Eric Winograd, senior economist at AllianceBernstein, makes this point, writing in a note to clients:
“The more persistent categories of inflation (services, and rent specifically) were relatively tame last month, but goods prices surged, as did transportation and travel. None of those moves are likely to be persistent. Over time, that means that the most likely course of events is still for inflation to settle down as the supply side of the economy catches up to the demand side.”
Perhaps the biggest risk is expectations. Even if the supply-demand gap lessens in the months ahead, there’s a danger that the mindset on inflation will change, unleashing a self-reinforcing pattern that drives prices higher. Such inflationary sentiment has been dormant in the US for much of the past four decades, but some analysts wonder if it could return.
“If everybody else is raising prices, it becomes a lot easier for you to do that, too,” notes Kristin Forbes, an MIT economist.
Adding to the inflation-is-coming narrative: a ramp-up in government stimulus and ongoing dovish monetary policy.
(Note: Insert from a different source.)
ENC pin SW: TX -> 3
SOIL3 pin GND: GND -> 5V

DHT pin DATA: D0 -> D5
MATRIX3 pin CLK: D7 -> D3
The combination, runs the thinking, will break the disinflation-deflation trends of the past generation.
Nonetheless, one data point doesn’t tell us much, even if it’s easy to characterize the April results as a tipping point. The true smoking gun, if there is one, will take time to emerge. Exhibit A on that front will be a sharply higher pace in core CPI on a year-over-year basis that holds on to the jump.
For the moment, the latest pop still looks like one more transitory run-up. Note that there have been several spikes over the years, and every one so far has turned out to be fleeting, as the annual core CPI chart above indicates.
The argument for thinking that a run-up in inflation is one more passing phase includes the failed efforts by policymakers to raise pricing pressure over the past ten years. Despite continued efforts at ever-greater unprecedented monetary stimulus programs, inflation has remained muted.
Perhaps the question to ask: What would inflation be if the Federal Reserve shifted from dovish to neutral or even hawkish tomorrow?
The cold, hard facts tell us that structural forces in the global economy have put downward pressure on inflation for 40 years. Have these forces receded to the point that allows pricing pressure to sustainably surge? Maybe, but that’s not evident in the April CPI data.
Jeff Snider at Alhambra Investments asks the essential question: “The economy right now is improving, even rebounding as more reopening gets done, but with such a long way still to go and having squandered so much time just to get this far once the latest sugar high wears off, what will the CPI look like this summer?”
We may be on the cusp of a new inflationary regime, but the secular forces of the past 40 years (still) suggest otherwise. That leaves us with just one task: monitor the incoming data in the months ahead to decide which way the wind is blowing and whether it’s shifted. Meantime, as a baseline forecast, the disinflation/deflation still resonates – until or if the reports ahead tell us otherwise.
“Add it all up, and I would say that it will be at least six months for the Fed to get a sense of whether inflation pressures are transitory and more likely 12 months to make a firm conclusion in that respect,” advises Brett Ryan, an economist at Deutsche Bank.